I tried to correct my error caused by inexperience by writing the following code that takes this into account. I added this edit because it may be useful for someone else.
def get_delay(date):
try:
date = datetime.datetime.strptime(date, '%a, %d %b %Y %H:%M:%S GMT')
timeout = int((date - datetime.datetime.now()).total_seconds())
except ValueError:
timeout = int(date)
return timeout
def make_request(params):
r = requests.get(wikidata_url, params)
print(r.status_code)
if r.status_code == 200:
if r.json()['results']['bindings']:
return r.json()
else:
return None
if r.status_code == 500:
return None
if r.status_code == 403:
return None
if r.status_code == 429:
timeout = get_delay(r.headers['retry-after'])
print('Timeout {} m {} s'.format(timeout // 60, timeout % 60))
time.sleep(timeout)
make_request(params)
The access limits were tightened up in 2019 to try and cope with overloading of the query servers. The generic python-request user agent was blocked as part of this (I don't know if/when this was reinstated).

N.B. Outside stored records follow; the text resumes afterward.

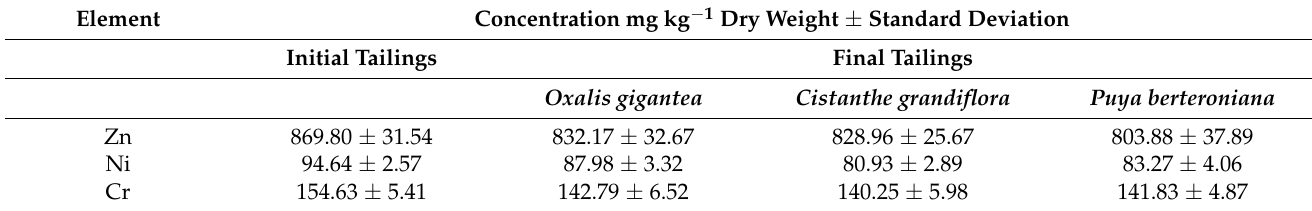
Table 2. Initial and final concentrations of elements in tailings ± standard deviation.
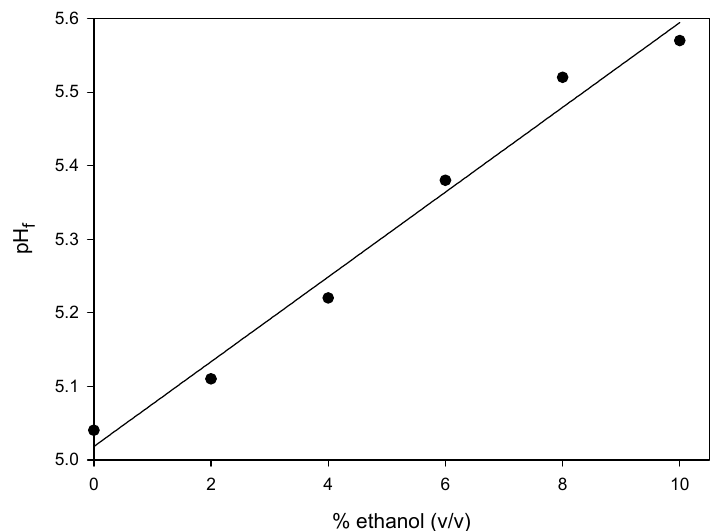
Figure 2. The DWS traces of reconstituted skim milk (100 g L − 1 milk solids) containing 0 (- ● -), 2 (- ○ -), 4 (- ▼ -), 6 (- ▽ -), 8 (- █ -), or 10 (- □ -) % ethanol as a function of pH during incubation with 25 g L − 1 GDL at 32 °C. Values are the means of experiments on three individual milk samples. The coefficient of variation was less than 5% for all data points.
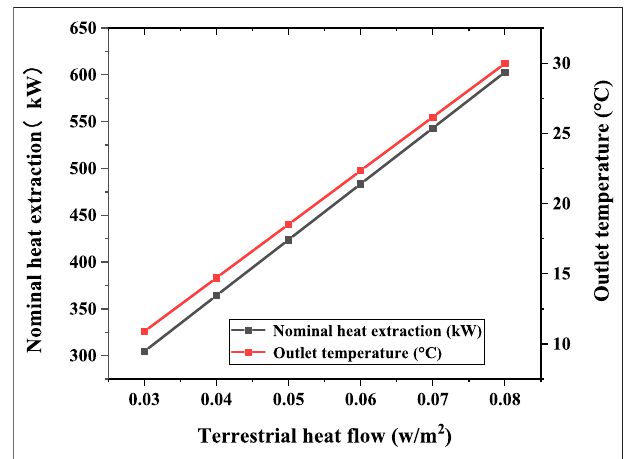
FIGURE 4 | Nominal heat extraction and the outlet temperature at different fl ow rates.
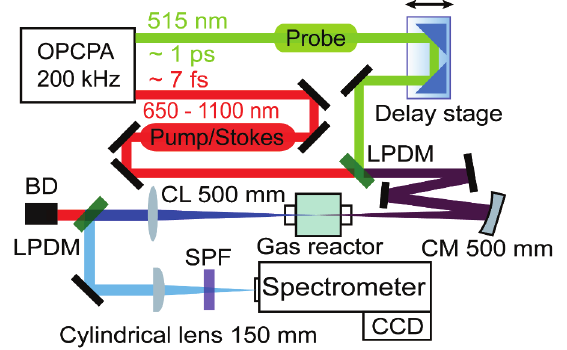
Fig. 1. Fs-CARS experimental setup. LPDM: long pass dichroic mirror; CM: concave mirror; CL: collimating lens; SPF: short pass filter.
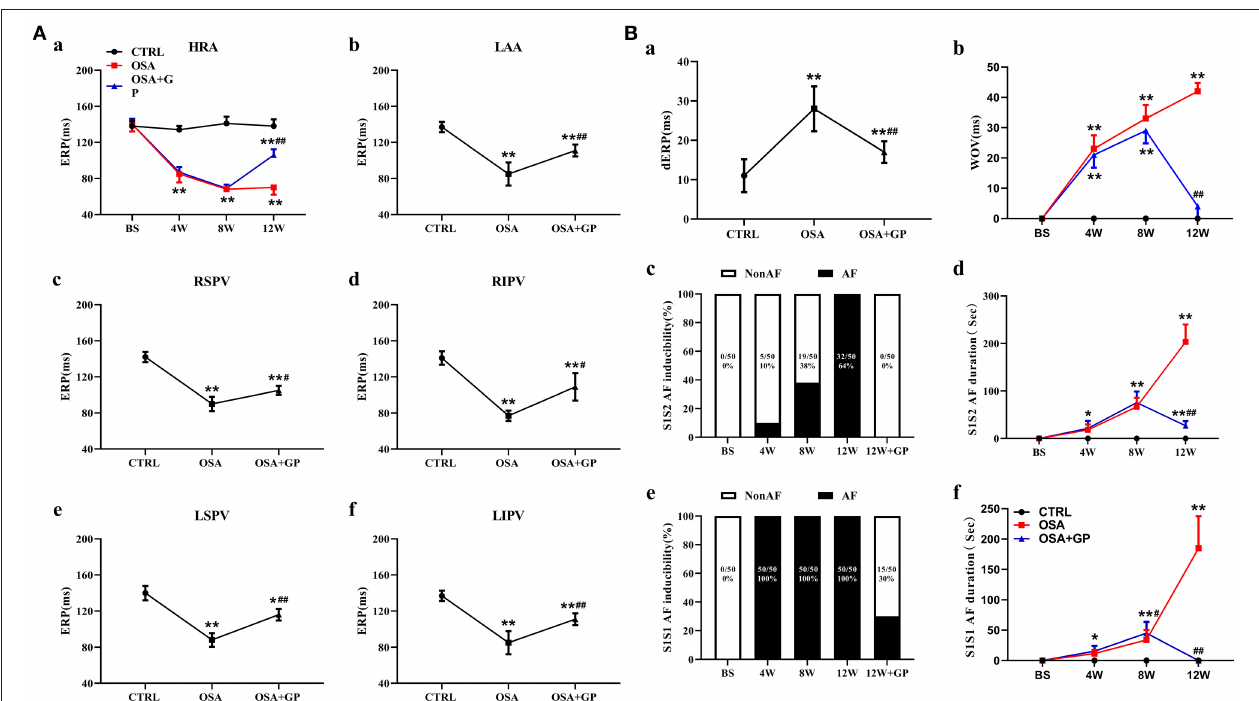
FIGURE 3 | Effect of SLGP ablation on electrical remodeling. (A) Change in the mean ERP at different paced sites among the three groups (a–f). (B) Change in dERP (a) and WOV (b) among the three groups. The mean value of AF duration and AF inducibility (atrial tachyarrhythmia ≥ 5s) after 10 S1–S2 pacing (c, d) and burst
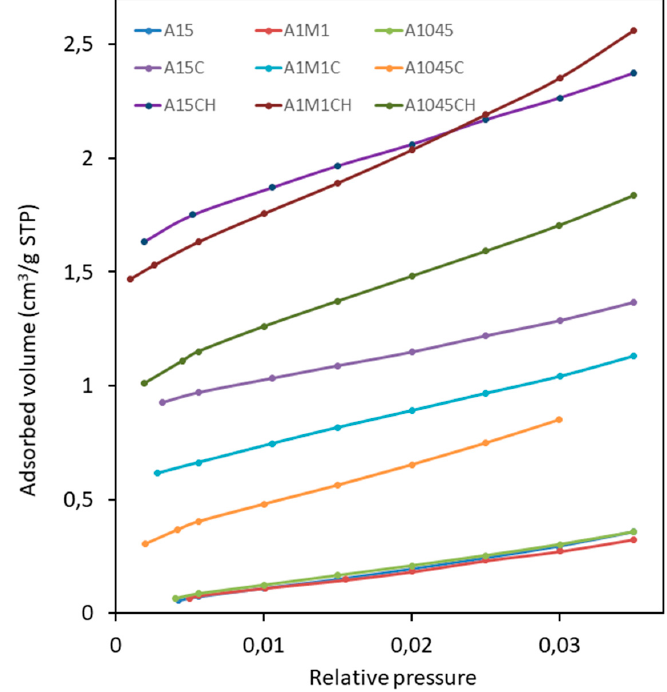
Figure 4. CO 2 adsorption–desorption isotherms for calcites: A1045, A1M1, and A15; calcites calcined: A1045C, A1M1C, A15C, and calcites calcined and rehydrated: A1045CH, A1M1CH, and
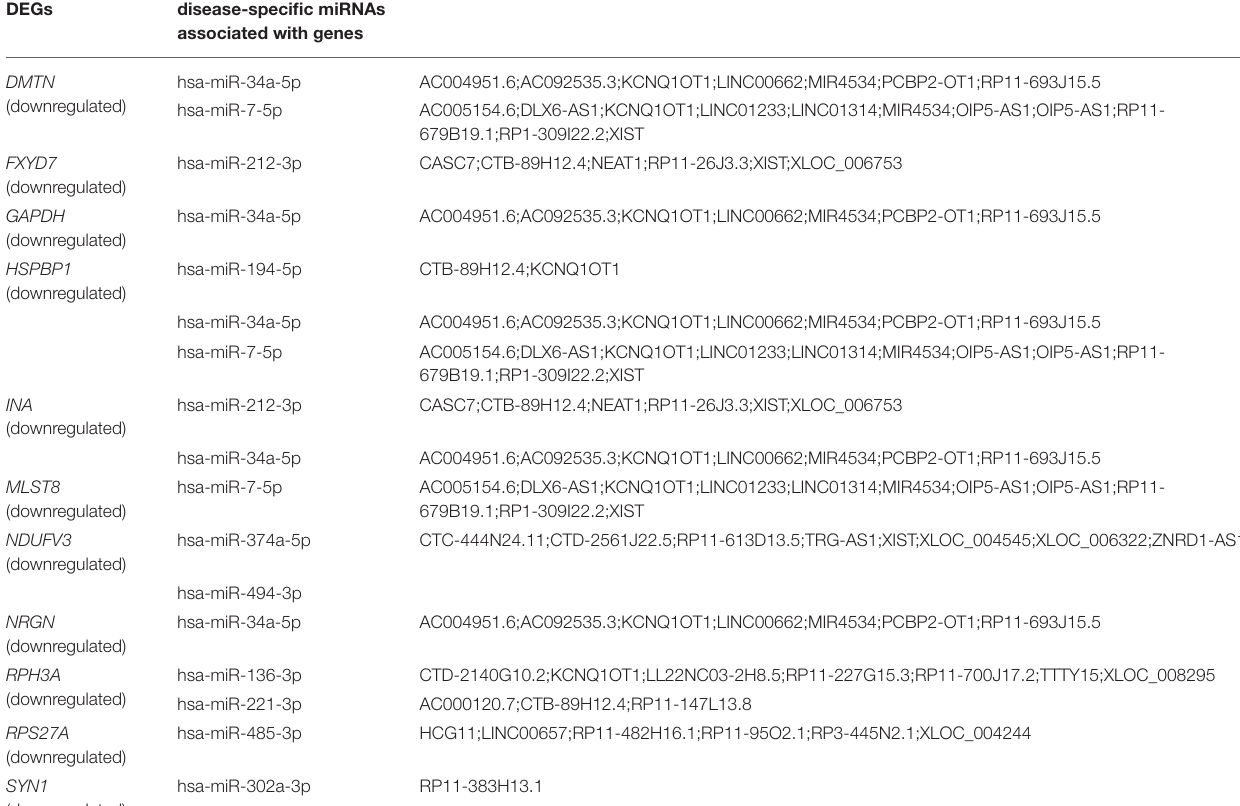
TABLE 8 | Other neurodegenerative disease-specific miRNAs associated with the AD-associate DEGs. AD-associate Other neurodegenerative lncRNAs associated with DEGs disease-specific miRNAs associated with genes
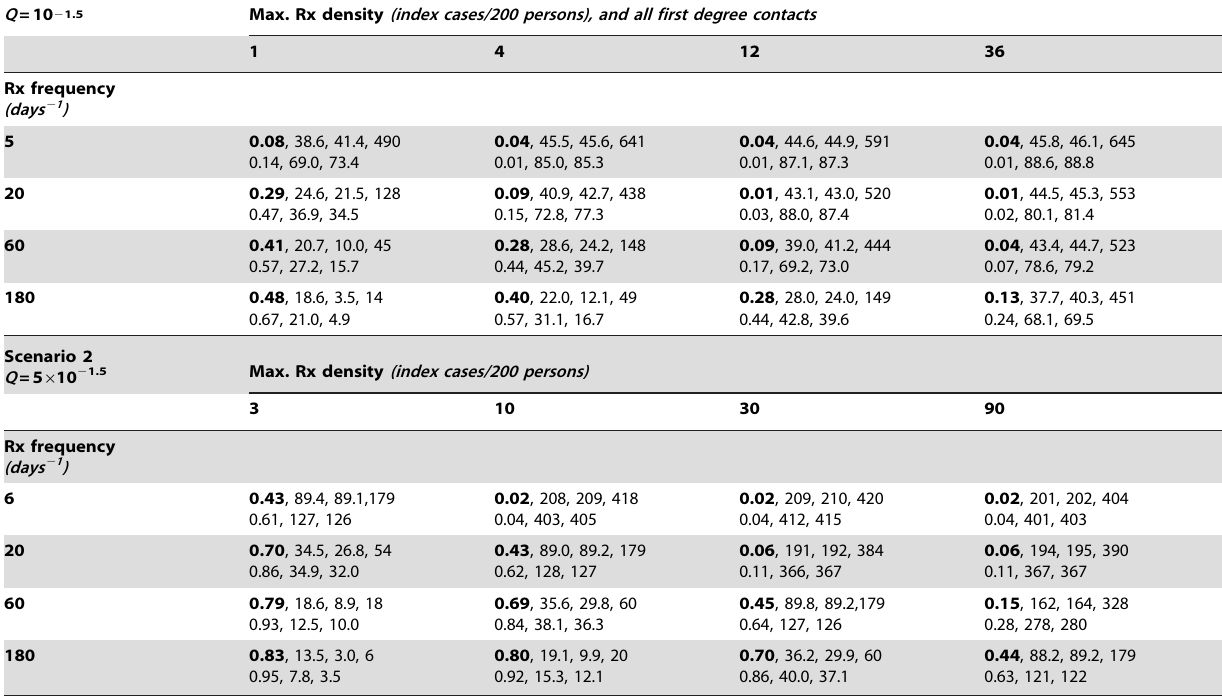
Table 3. Effects of different treatment protocols on scabies burden. Scenario 1 Q =10 2 1.5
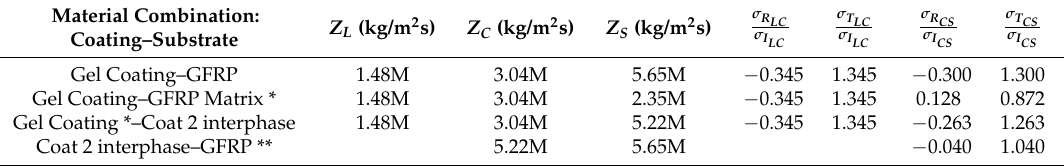
Table 3. Impedance properties of gel coating candidate materials. Reflected and transmitted waves as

Per the Query Service manual, the current rules seem to be:
One client (user agent + IP) is allowed 60 seconds of processing time each 60 seconds
One client is allowed 30 error queries per minute
Clients who don't comply with the User-Agent policy may be blocked completely
Access to the service is limited to 5 parallel queries per IP [this may change]
I would recommend trying again, running single queries with a more detailed user-agent, to see if that works.